While the fencing work is a year-long job, the hedging is restricted by a number of regulations and can only take place between September and March. These are related to the age, length and situation of a particular hedge. Over 70% of the UK’s hedges are deemed to be ‘important’ and are under restrictions. There are various stewardship schemes and grants that can assist with funding hedge laying, including small business grants and the Glastir scheme. However even with these schemes I have found that over the last few years we are down from 10,000m per year to only 5000m per year. I cover approximately a 50 mile radius with the contracting work.

Hedging is a traditional method of providing a fence or boundary to a field. There are various styles of hedge laying based on the regions around the UK. I use the Brecknockshire style with either crop & pleach or stake & pleach.  When we are laying a hedge, we are looking to make it livestock proof and it also gives a wide range of wild life and environment to live, feed, nest and travel. This includes birds, mammals and insects.

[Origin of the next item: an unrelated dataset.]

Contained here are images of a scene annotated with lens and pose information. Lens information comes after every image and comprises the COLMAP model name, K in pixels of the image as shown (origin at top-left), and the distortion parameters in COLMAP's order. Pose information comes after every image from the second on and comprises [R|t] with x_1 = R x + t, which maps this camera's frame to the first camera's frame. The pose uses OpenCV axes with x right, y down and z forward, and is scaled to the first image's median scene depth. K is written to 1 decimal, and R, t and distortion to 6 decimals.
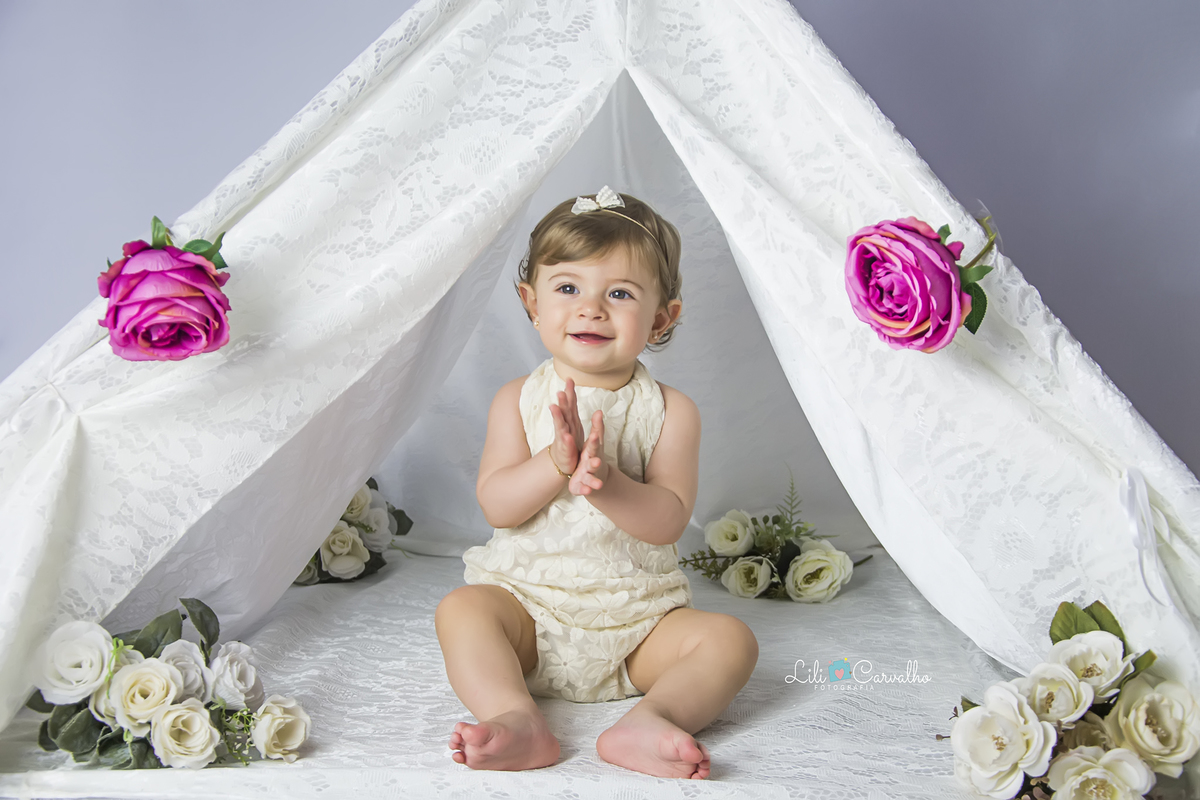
lens RADIAL K [[2038.3, 0, 603.6], [0, 2038.3, 410.6], [0, 0, 1]] dist [0.309159, 0.000000]
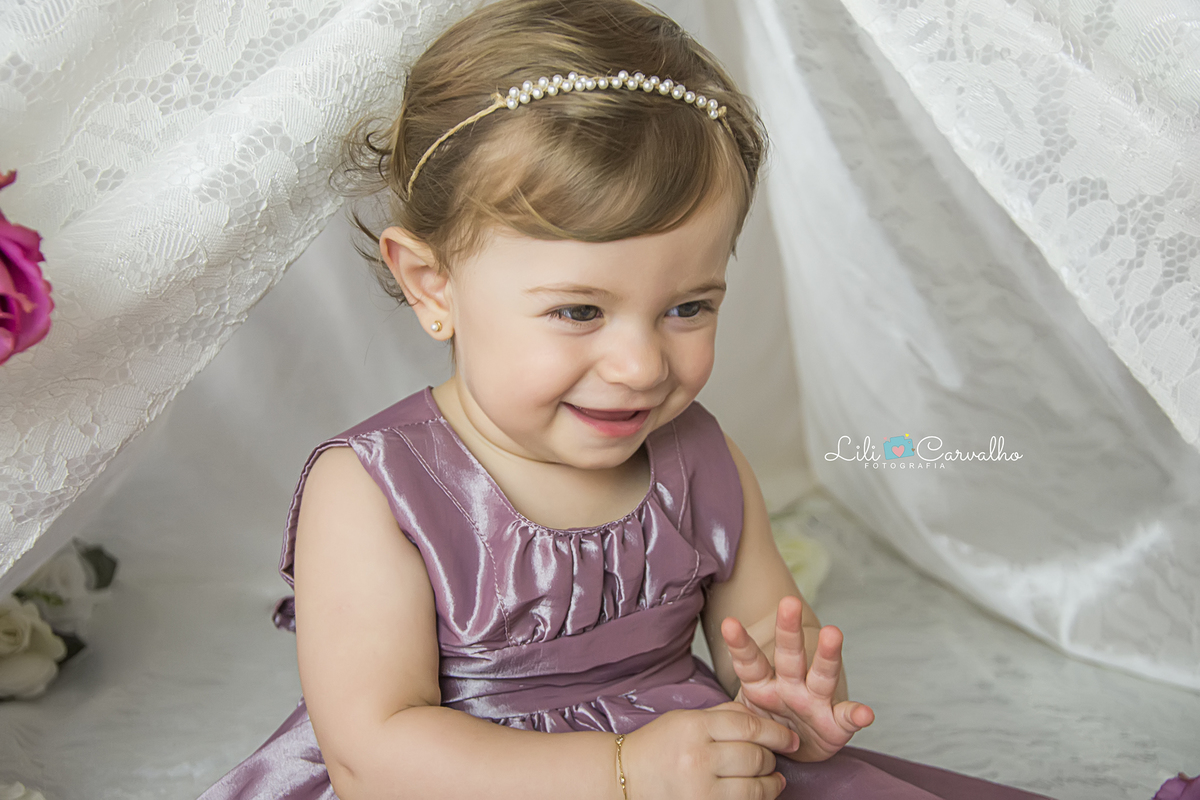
lens RADIAL K [[2124.0, 0, 673.8], [0, 2124.0, 410.4], [0, 0, 1]] dist [0.244518, 0.000000]
pose [[0.950221, -0.088970, 0.298604, -0.165180], [0.071606, 0.995070, 0.068620, -0.031480], [-0.303237, -0.043822, 0.951907, 0.488260]]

The main trees used, in our area, in traditional hedge-laying are hazel, hawthorn, ash, birch, red cherry, blackthorn and mountain ash. The aim is to regenerate the hedge, bringing new to the hedge, make it stock proof, looking good and providing a great habitat for the wildlife. Once relayed a hedge should last 15-20 years, with regular trimming, before it needs relaying again.

It is so important to continue this tradition of hedge laying as it is environmentally friendly, encourages wildlife and provides a lovely landscape to look at.